L’attività investigativa, condotta congiuntamente da polizia di stato e guardia di finanza e coordinata dalla Procura distrettuale di Genova, è stata avviata su impulso della Direzione nazionale antimafia e antiterrorismo. Al termine delle indagini preliminari sono stati eseguiti provvedimenti di custodia cautelare nei confronti di nove persone, accusate di associazione con finalità di terrorismo, anche di carattere internazionale. Due indagati risultano al momento irreperibili. Nel corso della relazione, Piantedosi ha spiegato che Hannoun, cittadino giordano residente da anni a Genova e figura centrale dell’associazionismo filopalestinese in Italia, sarebbe stato, secondo l’ipotesi accusatoria, il vertice della cellula italiana di Hamas.

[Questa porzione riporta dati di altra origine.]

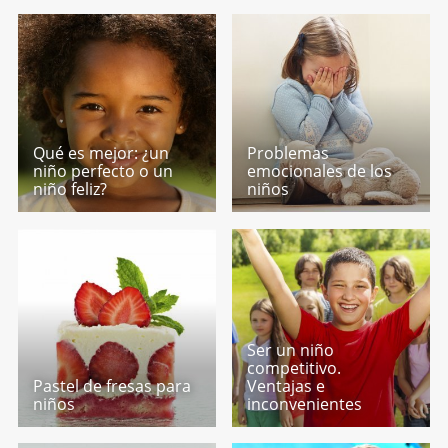
Qué es mejor: ¿un
Problemas
niño perfecto o un
emocionales de los
niño feliz?
niños
Ser un niño
competitivo.
Pastel de fresas para
Ventajas e
niños
inconvenientes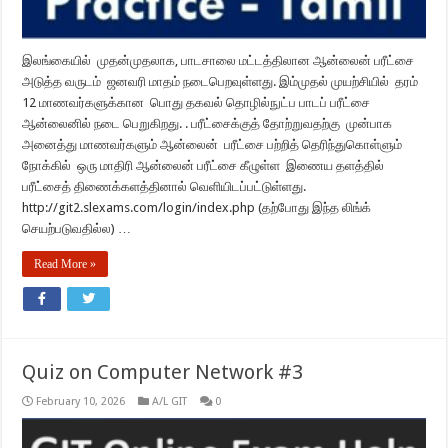
இலங்கையில் முதன்முதலாக, பாடசாலை மட்டத்திலான ஆன்லைன் பரீட்சை
அடுத்த வருடம் ஜனவரி மாதம் நடைபெறவுள்ளது. இம்முதல் முயற்சியில் தரம்
12 மாணவர்களுக்கான பொது தகவல் தொழில்நுட்ப பாடப் பரீட்சை
ஆன்லைனில் நடை பெறுகிறது. . பரீட்சைக்குத் தோற்றுவதற்கு முன்பாக
அனைத்து மாணவர்களும் ஆன்லைன் பரீட்சை பற்றித் தெரிந்துகொள்ளும்
நோக்கில் ஒரு மாதிரி ஆன்லைன் பரீட்சை கீழுள்ள இணைய தளத்தில்
பரீட்சைத் திணைக்களத்தினால் வெளியிடப்பட்டுள்ளது.
http://git2.slexams.com/login/index.php (தற்போது இந்த லிங்க்
செயற்படுவதில்ல) …
Read More »
Quiz on Computer Network #3
February 10, 2026
A/L GIT
0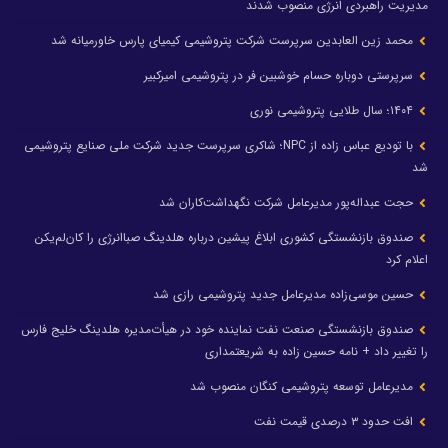
مدیریت راهبردی انرژی منصوب شدند
محمد زین العابدین سرپرست شرکت پتروشیمی کیمیای پارس خاورمیانه شد
سرپرستی دوباره حسام خوشبین فر در پتروشیمی امیرکبیر
۱۴۰۴؛ سال طلایی پتروشیمی نوری
با تودیع عباس زاده از NPC؛ شاکری سرپرست جدید شرکت ملی صنایع پتروشیمی
شد
حجت عبداله‌پور مدیرعامل شرکت نگهداشت‌کاران شد
صندوق بازنشستگی کشوری ابلاغ پیشین درباره هلدینگ صباانرژی را کان‌لم‌یکن
اعلام کرد
حسین موسی‌زاده مدیرعامل جدید پتروشیمی رازی شد
صندوق بازنشستگی صنعت نفت نماینده خود در هیأت‌مدیره هلدینگ خلیج فارس
را تغییر داد + نامه حسین زاده به شریعتمداری
مدیرعامل توسعه پتروشیمی کنگان منصوب شد
افت حدود ۳ درصدی قیمت نفت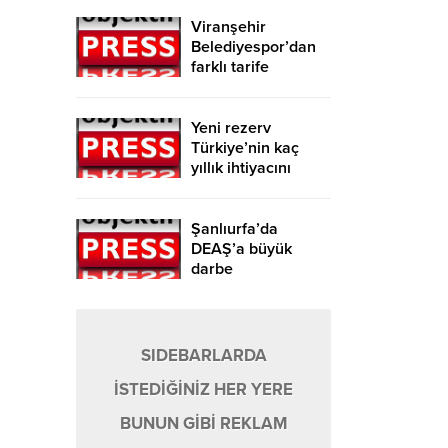
Viranşehir
Belediyespor’dan
farklı tarife
Yeni rezerv
Türkiye’nin kaç
yıllık ihtiyacını
karşılayacak?
Şanlıurfa’da
DEAŞ’a büyük
darbe
SIDEBARLARDA
İSTEDİĞİNİZ HER YERE
BUNUN GİBİ REKLAM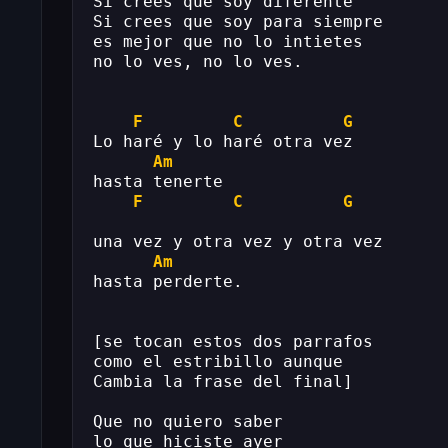
Si crees que soy diferente
Si crees que soy para siempre
es mejor que no lo intietes
no lo ves, no lo ves.
F
C
G
Lo haré y lo haré otra vez
Am
hasta tenerte
F
C
G
una vez y otra vez y otra vez
Am
hasta perderte.
[se tocan estos dos parrafos
como el estribillo aunque
Cambia la frase del final]
Que no quiero saber
lo que hiciste ayer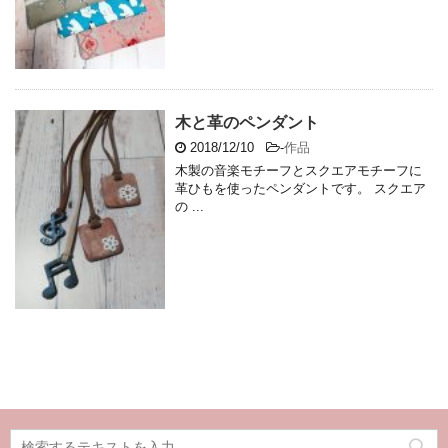
木と革のペンダント
2018/12/10
-
作品
木製の音楽モチーフとスクエアモチーフに
革ひもを使ったペンダントです。 スクエア
の ...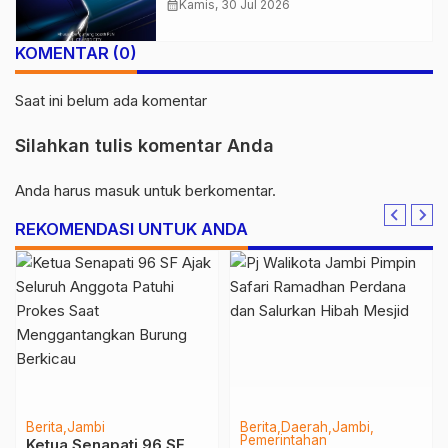
50% di Ajang GIIAS 2026
calendar_month
Kamis, 30 Jul 2026
KOMENTAR (0)
Saat ini belum ada komentar
Silahkan tulis komentar Anda
Anda harus
masuk
untuk berkomentar.
REKOMENDASI UNTUK ANDA
Berita
Jambi
Berita
Daerah
Jambi
Pemerintahan
Ketua Senapati 96 SF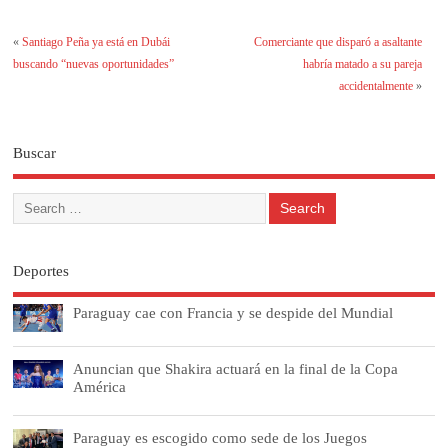
«
Santiago Peña ya está en Dubái
Comerciante que disparó a asaltante
buscando “nuevas oportunidades”
habría matado a su pareja
accidentalmente
»
Buscar
Deportes
Paraguay cae con Francia y se despide del Mundial
Anuncian que Shakira actuará en la final de la Copa
América
Paraguay es escogido como sede de los Juegos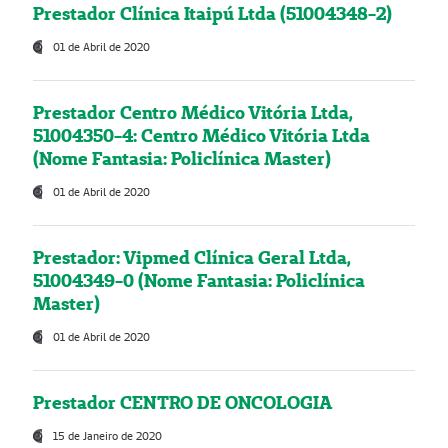
Prestador Clínica Itaipú Ltda (51004348-2)
01 de Abril de 2020
Prestador Centro Médico Vitória Ltda,
51004350-4: Centro Médico Vitória Ltda
(Nome Fantasia: Policlínica Master)
01 de Abril de 2020
Prestador: Vipmed Clínica Geral Ltda,
51004349-0 (Nome Fantasia: Policlínica
Master)
01 de Abril de 2020
Prestador CENTRO DE ONCOLOGIA
15 de Janeiro de 2020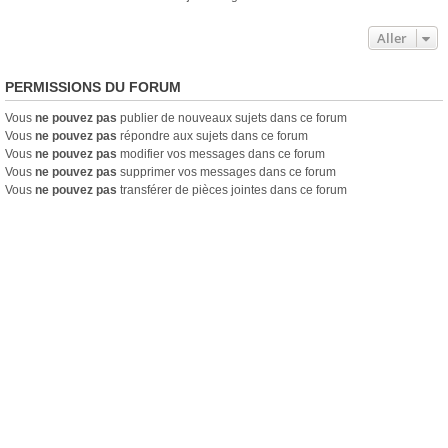
Aller
PERMISSIONS DU FORUM
Vous
ne pouvez pas
publier de nouveaux sujets dans ce forum
Vous
ne pouvez pas
répondre aux sujets dans ce forum
Vous
ne pouvez pas
modifier vos messages dans ce forum
Vous
ne pouvez pas
supprimer vos messages dans ce forum
Vous
ne pouvez pas
transférer de pièces jointes dans ce forum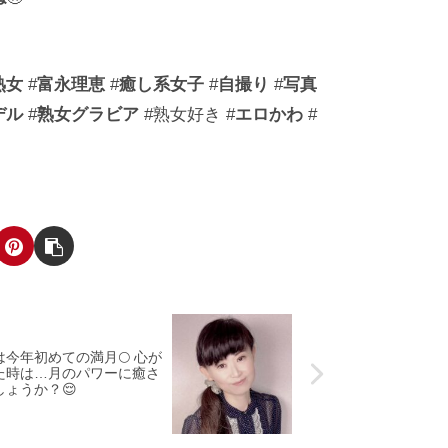
熟女
#
富永理恵
#
癒し系女子
#
自撮り
#
写真
デル
#
熟女グラビア
#熟女好き #
エロかわ
#
は今年初めての満月🌕 心が
た時は…月のパワーに癒さ
しょうか？😌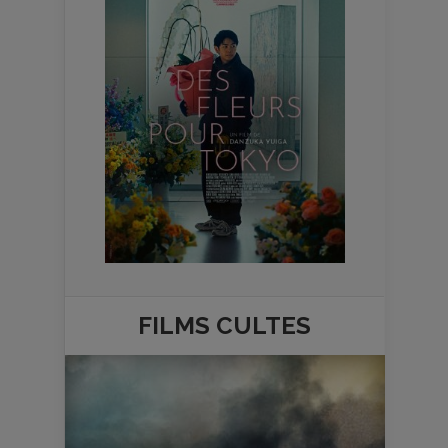
FILMS
CULTES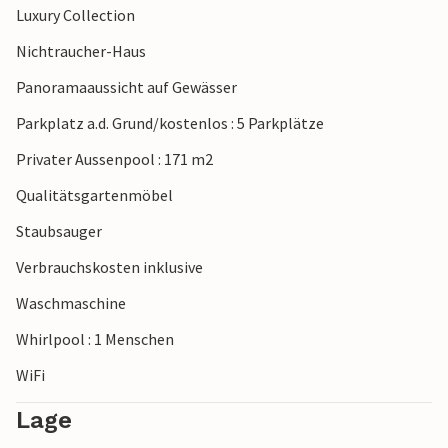
Luxury Collection
Meteora, auf denen sechs Klöster auf jeden Fall einen
Besuch wert sind (UNESCO-Weltkulturerbe). Es besteht die
Nichtraucher-Haus
Möglichkeit, 5 weitere Personen (insgesamt 25) in
Panoramaaussicht auf Gewässer
Klappbetten unterzubringen (vor Ort zu zahlen).
Parkplatz a.d. Grund/kostenlos : 5 Parkplätze
Privater Aussenpool : 171 m2
Qualitätsgartenmöbel
Staubsauger
Verbrauchskosten inklusive
Waschmaschine
Whirlpool : 1 Menschen
WiFi
Lage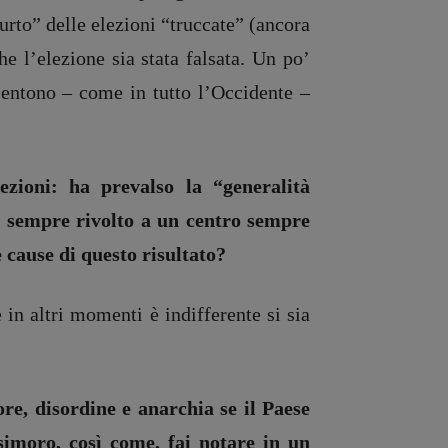
urto” delle elezioni “truccate” (ancora
he l’elezione sia stata falsata. Un po’
sentono – come in tutto l’Occidente –
zioni: ha prevalso la “generalità
è sempre rivolto a un centro sempre
 cause di questo risultato?
in altri momenti è indifferente si sia
re, disordine e anarchia se il Paese
simoro, così come, fai notare in un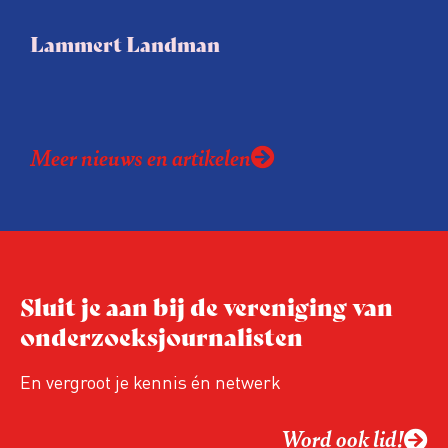
Lammert Landman
Meer nieuws en artikelen
Sluit je aan bij de vereniging van
onderzoeksjournalisten
En vergroot je kennis én netwerk
Word ook lid!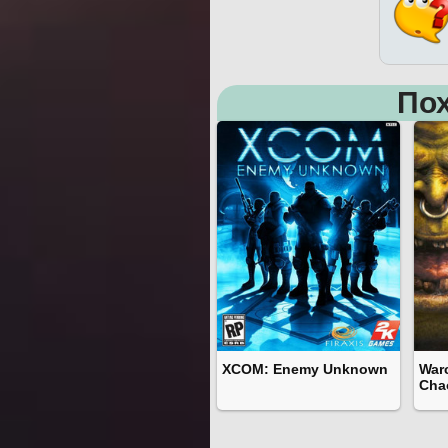
Пох
XCOM: Enemy Unknown
Warc
Cha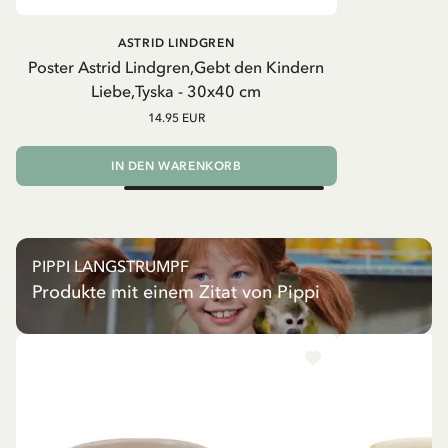
ASTRID LINDGREN
Poster Astrid Lindgren,Gebt den Kindern
Liebe,Tyska - 30x40 cm
14.95 EUR
IN DEN WARENKORB
PIPPI LANGSTRUMPF
Produkte mit einem Zitat von Pippi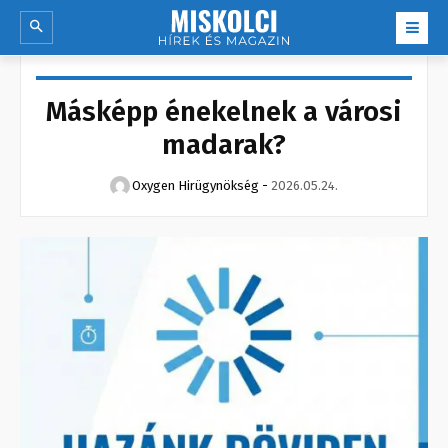
Másképp énekelnek a városi
madarak?
Oxygen Hirügynökség
-
2026.05.24.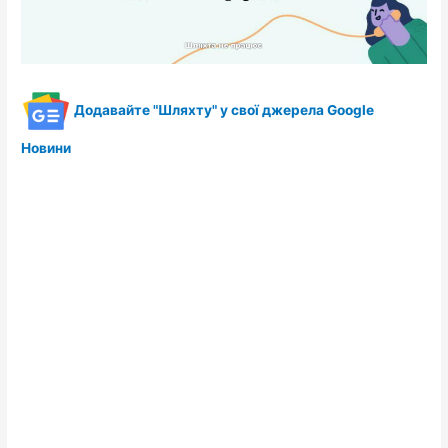
Додавайте "Шляхту" у свої джерела Google
Новини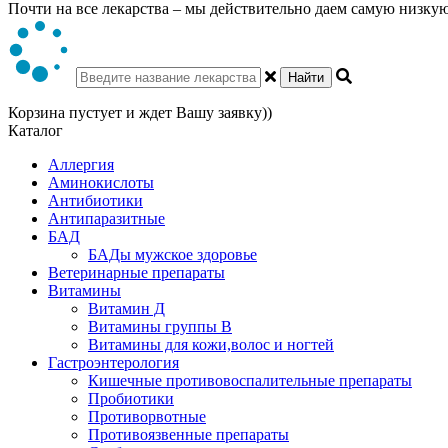
Почти на все лекарства – мы действительно даем самую низкую 
Найти
Корзина пустует и ждет Вашу заявку))
Каталог
Аллергия
Аминокислоты
Антибиотики
Антипаразитные
БАД
БАДы мужское здоровье
Ветеринарные препараты
Витамины
Витамин Д
Витамины группы В
Витамины для кожи,волос и ногтей
Гастроэнтерология
Кишечные противовоспалительные препараты
Пробиотики
Противорвотные
Противоязвенные препараты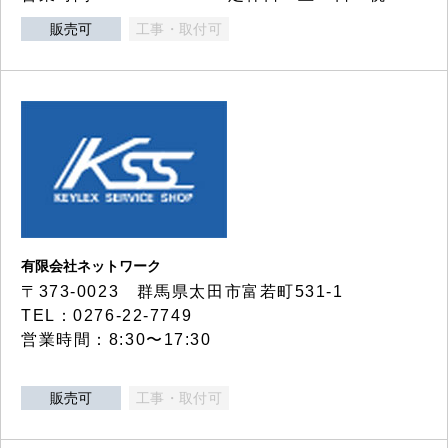
販売可
工事・取付可
有限会社ネットワーク
〒373-0023 群馬県太田市富若町531-1
TEL：0276-22-7749
営業時間：8:30〜17:30
販売可
工事・取付可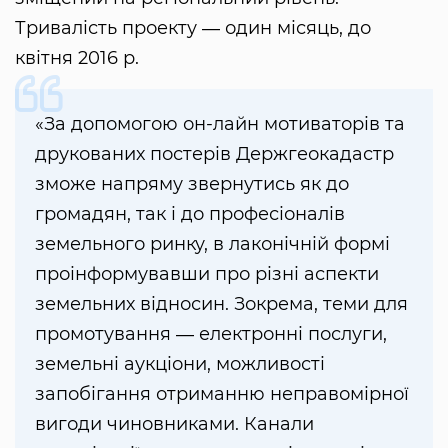
Тривалість проекту ― один місяць, до
квітня 2016 р.
«За допомогою он-лайн мотиваторів та
друкованих постерів Держгеокадастр
зможе напряму звернутись як до
громадян, так і до професіоналів
земельного ринку, в лаконічній формі
проінформувавши про різні аспекти
земельних відносин. Зокрема, теми для
промотування ― електронні послуги,
земельні аукціони, можливості
запобігання отриманню неправомірної
вигоди чиновниками. Канали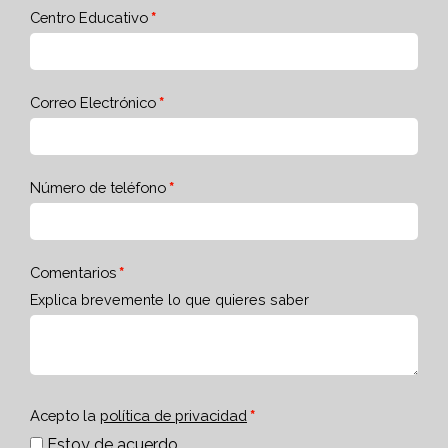
Centro Educativo
Correo Electrónico
Número de teléfono
Comentarios
Explica brevemente lo que quieres saber
Acepto la
política de privacidad
Estoy de acuerdo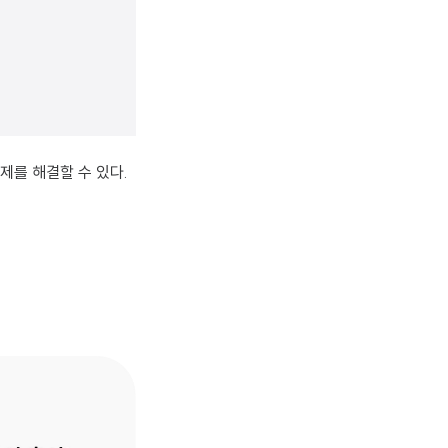
제를 해결할 수 있다.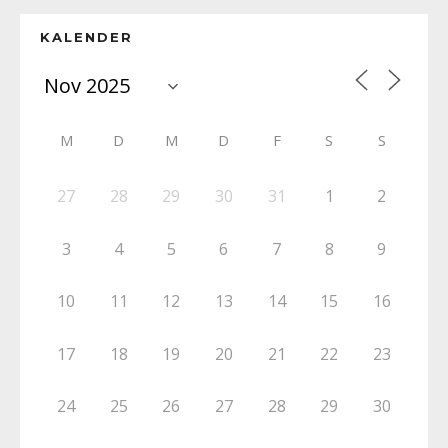
KALENDER
M
D
M
D
F
S
S
27
28
29
30
31
1
2
3
4
5
6
7
8
9
10
11
12
13
14
15
16
17
18
19
20
21
22
23
24
25
26
27
28
29
30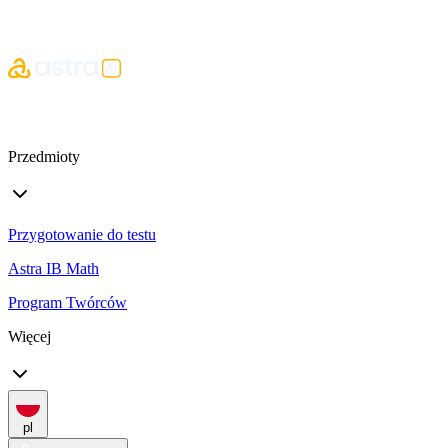
Przedmioty
Przygotowanie do testu
Astra IB Math
Program Twórców
Więcej
pl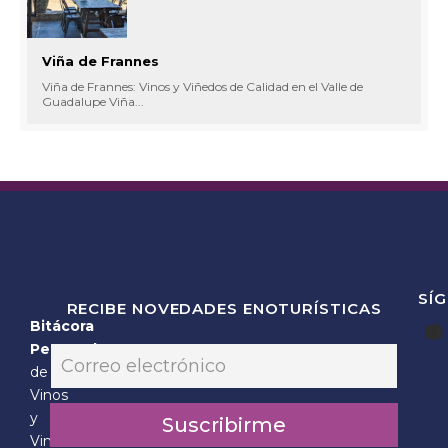
Viña de Frannes
Viña de Frannes: Vinos y Viñedos de Calidad en el Valle de
Guadalupe Viña...
SÍ
RECIBE NOVEDADES ENOTURÍSTICAS
Bitácora
E
Personal
E
m
m
de
a
a
Vinos
i
i
l
y
Suscribirme
l
*
Vinícolas
*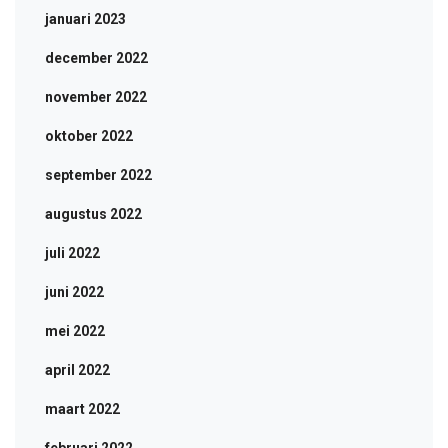
januari 2023
december 2022
november 2022
oktober 2022
september 2022
augustus 2022
juli 2022
juni 2022
mei 2022
april 2022
maart 2022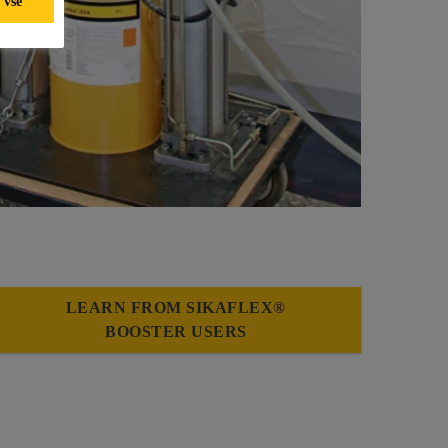
 vše
LEARN FROM SIKAFLEX®
BOOSTER USERS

Nel corso della stessa informativa, Piantedosi ha inoltre riferito che le autorità hanno ritenuto accertati i collegamenti tra l’imam di Torino Mohamed Shahin, destinatario di un provvedimento di espulsione per motivi di sicurezza dello Stato, e alcuni esponenti di associazioni pseudo-caritative filopalestinesi riconducibili a Mohammad Hannoun. Secondo quanto illustrato dal ministro, tali soggetti sarebbero stati coinvolti nella medesima rete e arrestati insieme a Hannoun nell’ambito dell’inchiesta per terrorismo internazionale.